Every line of the data below is to be given again as it appears, with the images removed.

===============

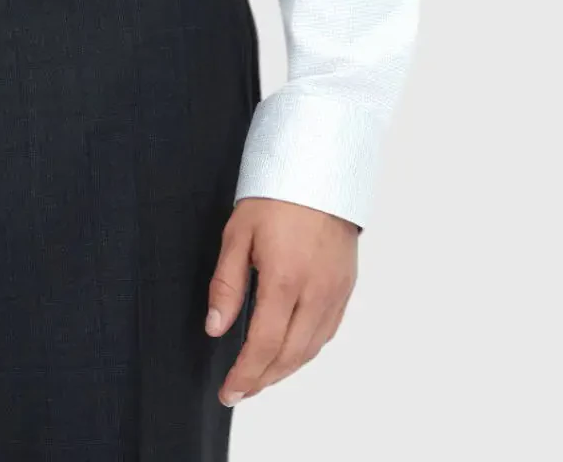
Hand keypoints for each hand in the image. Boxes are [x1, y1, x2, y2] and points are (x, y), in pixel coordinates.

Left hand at [205, 196, 358, 405]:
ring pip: (311, 349)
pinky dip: (306, 351)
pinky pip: (326, 332)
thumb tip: (216, 327)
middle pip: (290, 356)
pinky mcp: (346, 288)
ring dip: (284, 370)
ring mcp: (335, 293)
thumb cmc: (275, 197)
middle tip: (239, 391)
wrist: (320, 170)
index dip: (246, 374)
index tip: (229, 390)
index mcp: (285, 280)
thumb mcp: (237, 233)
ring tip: (259, 377)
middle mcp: (315, 293)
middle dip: (262, 379)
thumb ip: (226, 284)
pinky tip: (289, 352)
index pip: (264, 344)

===============

**Task output**
Hand keypoints for each hand in the image. Boxes are [x1, y1, x2, y2] and points are (x, y), in pixel coordinates.

Left hand at [205, 196, 358, 405]:
ring pip: (311, 349)
pinky dip: (306, 351)
pinky pip: (326, 332)
thumb tip: (216, 327)
middle pip: (290, 356)
pinky mcp: (346, 288)
ring dip: (284, 370)
ring mcp: (335, 293)
thumb cmc: (275, 197)
middle tip: (239, 391)
wrist: (320, 170)
index dip: (246, 374)
index tip: (229, 390)
index mcp: (285, 280)
thumb mcp: (237, 233)
ring tip: (259, 377)
middle mcp: (315, 293)
middle dip: (262, 379)
thumb ip: (226, 284)
pinky tip: (289, 352)
index pip: (264, 344)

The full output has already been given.